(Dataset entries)
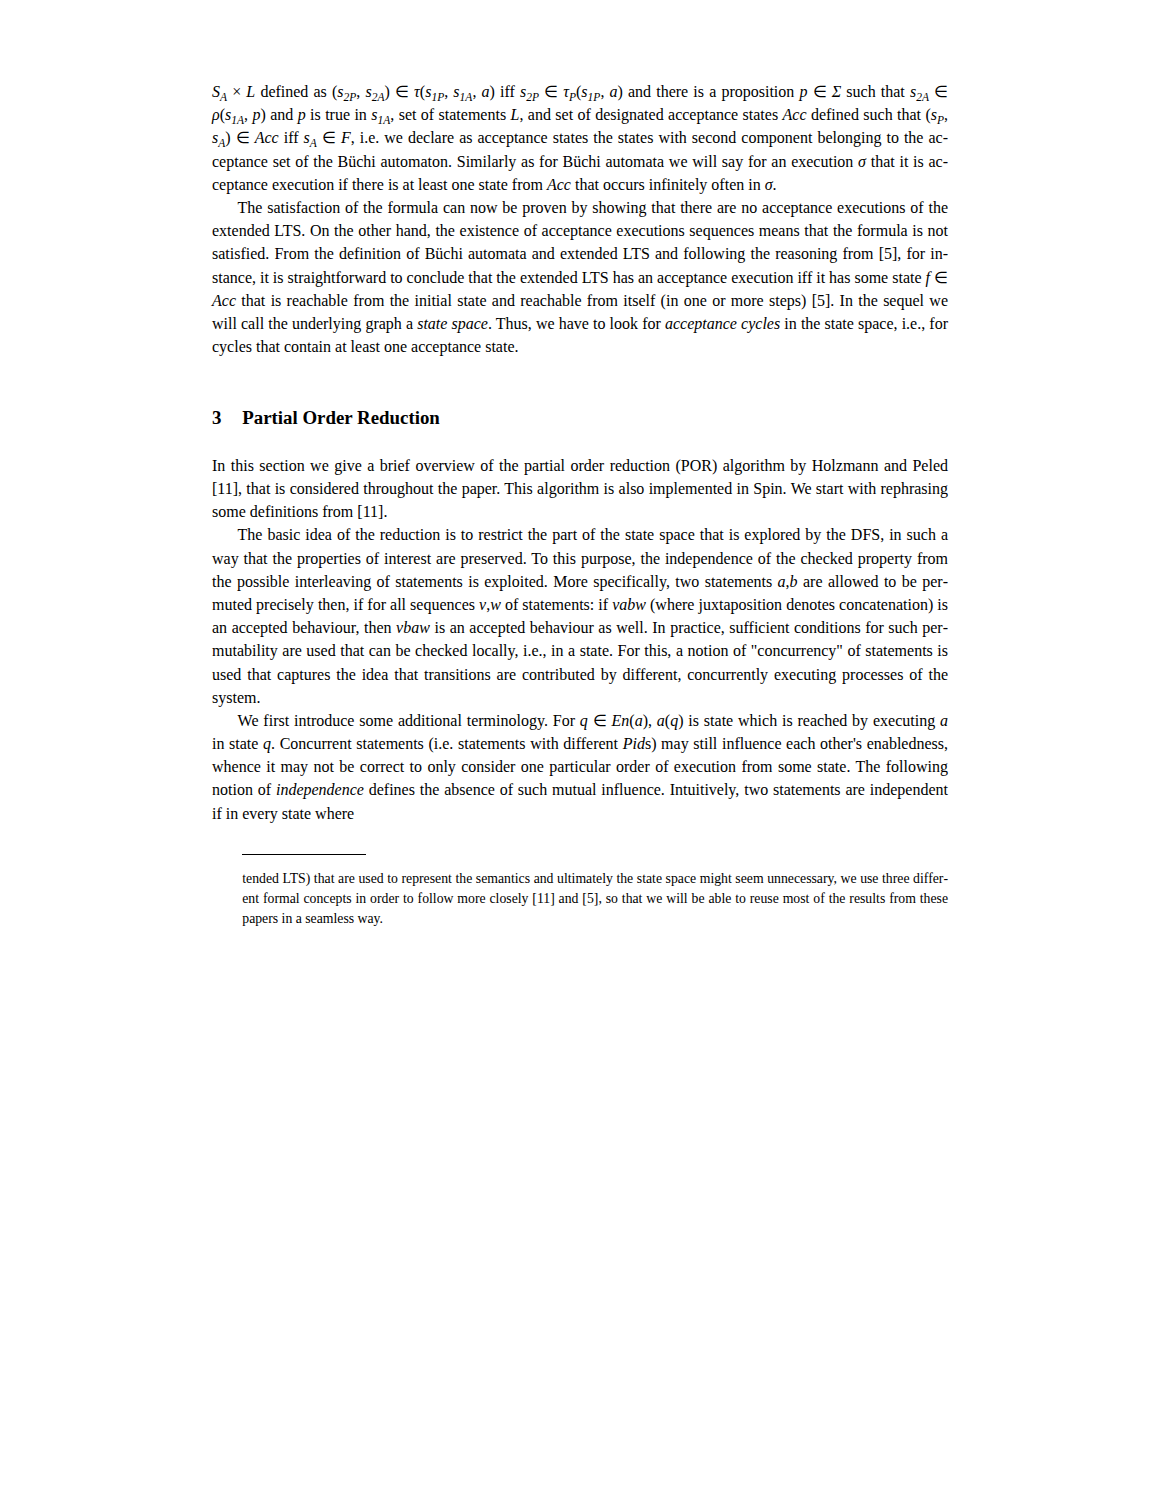SA × L defined as (s2P, s2A) ∈ τ(s1P, s1A, a) iff s2P ∈ τP(s1P, a) and there is a proposition p ∈ Σ such that s2A ∈ ρ(s1A, p) and p is true in s1A, set of statements L, and set of designated acceptance states Acc defined such that (sP, sA) ∈ Acc iff sA ∈ F, i.e. we declare as acceptance states the states with second component belonging to the acceptance set of the Büchi automaton. Similarly as for Büchi automata we will say for an execution σ that it is acceptance execution if there is at least one state from Acc that occurs infinitely often in σ.
The satisfaction of the formula can now be proven by showing that there are no acceptance executions of the extended LTS. On the other hand, the existence of acceptance executions sequences means that the formula is not satisfied. From the definition of Büchi automata and extended LTS and following the reasoning from [5], for instance, it is straightforward to conclude that the extended LTS has an acceptance execution iff it has some state f ∈ Acc that is reachable from the initial state and reachable from itself (in one or more steps) [5]. In the sequel we will call the underlying graph a state space. Thus, we have to look for acceptance cycles in the state space, i.e., for cycles that contain at least one acceptance state.
3 Partial Order Reduction
In this section we give a brief overview of the partial order reduction (POR) algorithm by Holzmann and Peled [11], that is considered throughout the paper. This algorithm is also implemented in Spin. We start with rephrasing some definitions from [11].
The basic idea of the reduction is to restrict the part of the state space that is explored by the DFS, in such a way that the properties of interest are preserved. To this purpose, the independence of the checked property from the possible interleaving of statements is exploited. More specifically, two statements a,b are allowed to be permuted precisely then, if for all sequences v,w of statements: if vabw (where juxtaposition denotes concatenation) is an accepted behaviour, then vbaw is an accepted behaviour as well. In practice, sufficient conditions for such permutability are used that can be checked locally, i.e., in a state. For this, a notion of "concurrency" of statements is used that captures the idea that transitions are contributed by different, concurrently executing processes of the system.
We first introduce some additional terminology. For q ∈ En(a), a(q) is state which is reached by executing a in state q. Concurrent statements (i.e. statements with different Pids) may still influence each other's enabledness, whence it may not be correct to only consider one particular order of execution from some state. The following notion of independence defines the absence of such mutual influence. Intuitively, two statements are independent if in every state where
tended LTS) that are used to represent the semantics and ultimately the state space might seem unnecessary, we use three different formal concepts in order to follow more closely [11] and [5], so that we will be able to reuse most of the results from these papers in a seamless way.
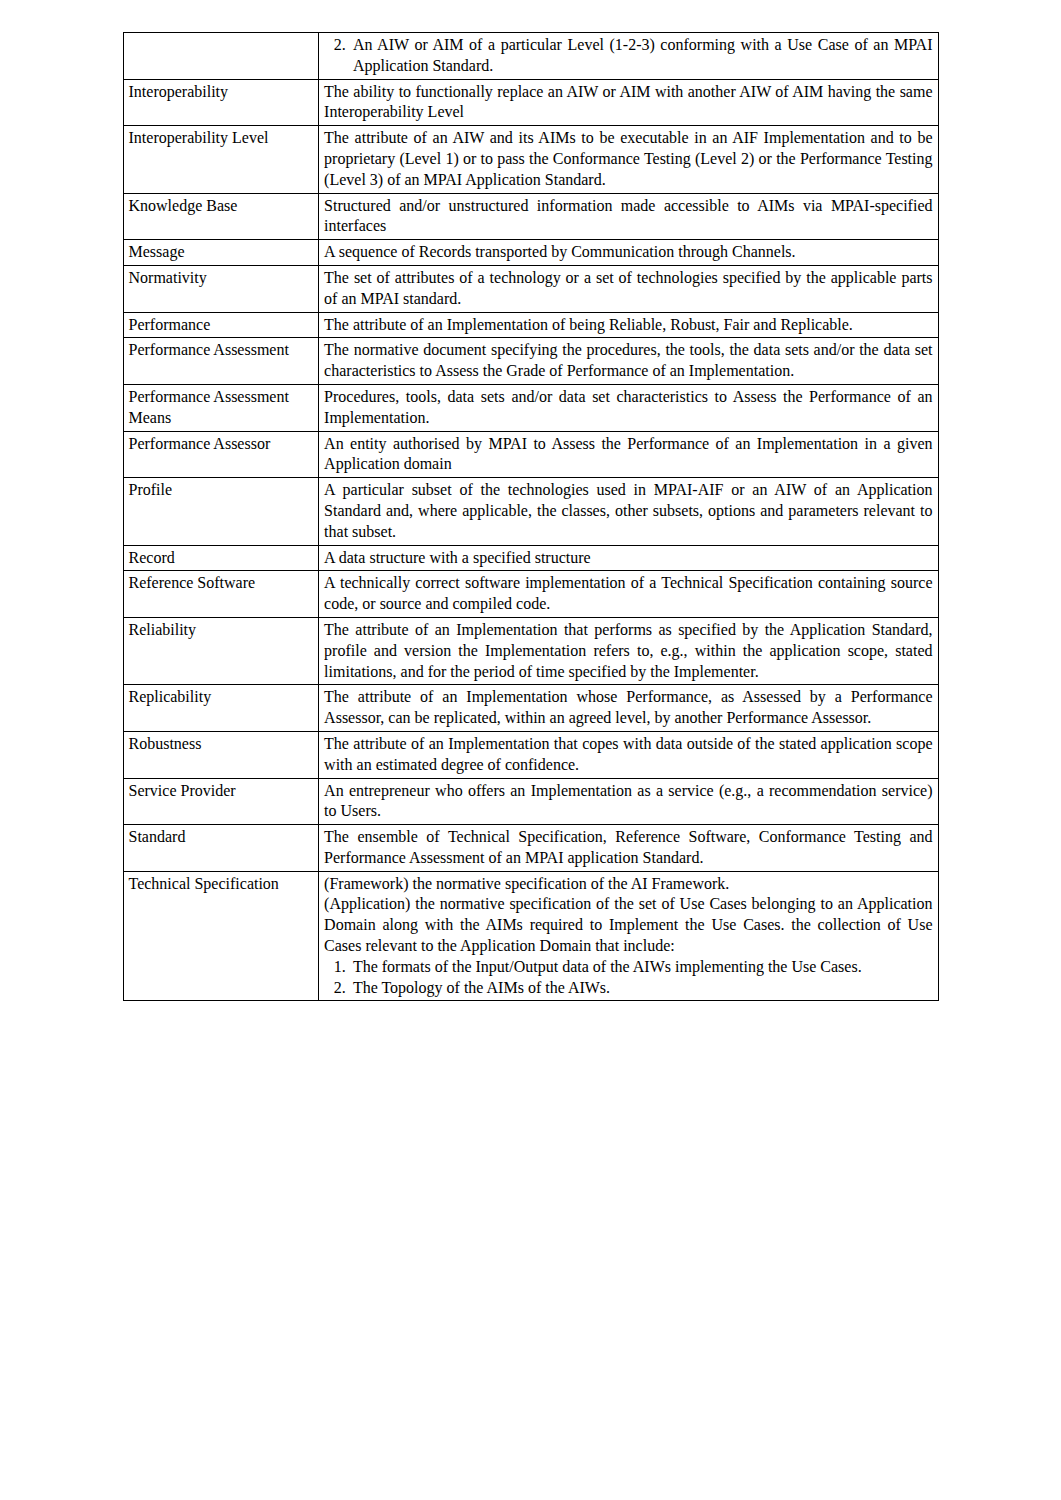| | An AIW or AIM of a particular Level (1-2-3) conforming with a Use Case of an MPAI Application Standard. |
| Interoperability | The ability to functionally replace an AIW or AIM with another AIW of AIM having the same Interoperability Level |
| Interoperability Level | The attribute of an AIW and its AIMs to be executable in an AIF Implementation and to be proprietary (Level 1) or to pass the Conformance Testing (Level 2) or the Performance Testing (Level 3) of an MPAI Application Standard. |
| Knowledge Base | Structured and/or unstructured information made accessible to AIMs via MPAI-specified interfaces |
| Message | A sequence of Records transported by Communication through Channels. |
| Normativity | The set of attributes of a technology or a set of technologies specified by the applicable parts of an MPAI standard. |
| Performance | The attribute of an Implementation of being Reliable, Robust, Fair and Replicable. |
| Performance Assessment | The normative document specifying the procedures, the tools, the data sets and/or the data set characteristics to Assess the Grade of Performance of an Implementation. |
| Performance Assessment Means | Procedures, tools, data sets and/or data set characteristics to Assess the Performance of an Implementation. |
| Performance Assessor | An entity authorised by MPAI to Assess the Performance of an Implementation in a given Application domain |
| Profile | A particular subset of the technologies used in MPAI-AIF or an AIW of an Application Standard and, where applicable, the classes, other subsets, options and parameters relevant to that subset. |
| Record | A data structure with a specified structure |
| Reference Software | A technically correct software implementation of a Technical Specification containing source code, or source and compiled code. |
| Reliability | The attribute of an Implementation that performs as specified by the Application Standard, profile and version the Implementation refers to, e.g., within the application scope, stated limitations, and for the period of time specified by the Implementer. |
| Replicability | The attribute of an Implementation whose Performance, as Assessed by a Performance Assessor, can be replicated, within an agreed level, by another Performance Assessor. |
| Robustness | The attribute of an Implementation that copes with data outside of the stated application scope with an estimated degree of confidence. |
| Service Provider | An entrepreneur who offers an Implementation as a service (e.g., a recommendation service) to Users. |
| Standard | The ensemble of Technical Specification, Reference Software, Conformance Testing and Performance Assessment of an MPAI application Standard. |
| Technical Specification | (Framework) the normative specification of the AI Framework. (Application) the normative specification of the set of Use Cases belonging to an Application Domain along with the AIMs required to Implement the Use Cases. the collection of Use Cases relevant to the Application Domain that include: The formats of the Input/Output data of the AIWs implementing the Use Cases. The Topology of the AIMs of the AIWs. |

▶ What you should do: Set down, from the entries above, exactly the lines from the one with "3 Partial Order Reduction" up to and including the one with "The basic idea", and no other lines.

▶ Task result:
3 Partial Order Reduction
In this section we give a brief overview of the partial order reduction (POR) algorithm by Holzmann and Peled [11], that is considered throughout the paper. This algorithm is also implemented in Spin. We start with rephrasing some definitions from [11].
The basic idea of the reduction is to restrict the part of the state space that is explored by the DFS, in such a way that the properties of interest are preserved. To this purpose, the independence of the checked property from the possible interleaving of statements is exploited. More specifically, two statements a,b are allowed to be permuted precisely then, if for all sequences v,w of statements: if vabw (where juxtaposition denotes concatenation) is an accepted behaviour, then vbaw is an accepted behaviour as well. In practice, sufficient conditions for such permutability are used that can be checked locally, i.e., in a state. For this, a notion of "concurrency" of statements is used that captures the idea that transitions are contributed by different, concurrently executing processes of the system.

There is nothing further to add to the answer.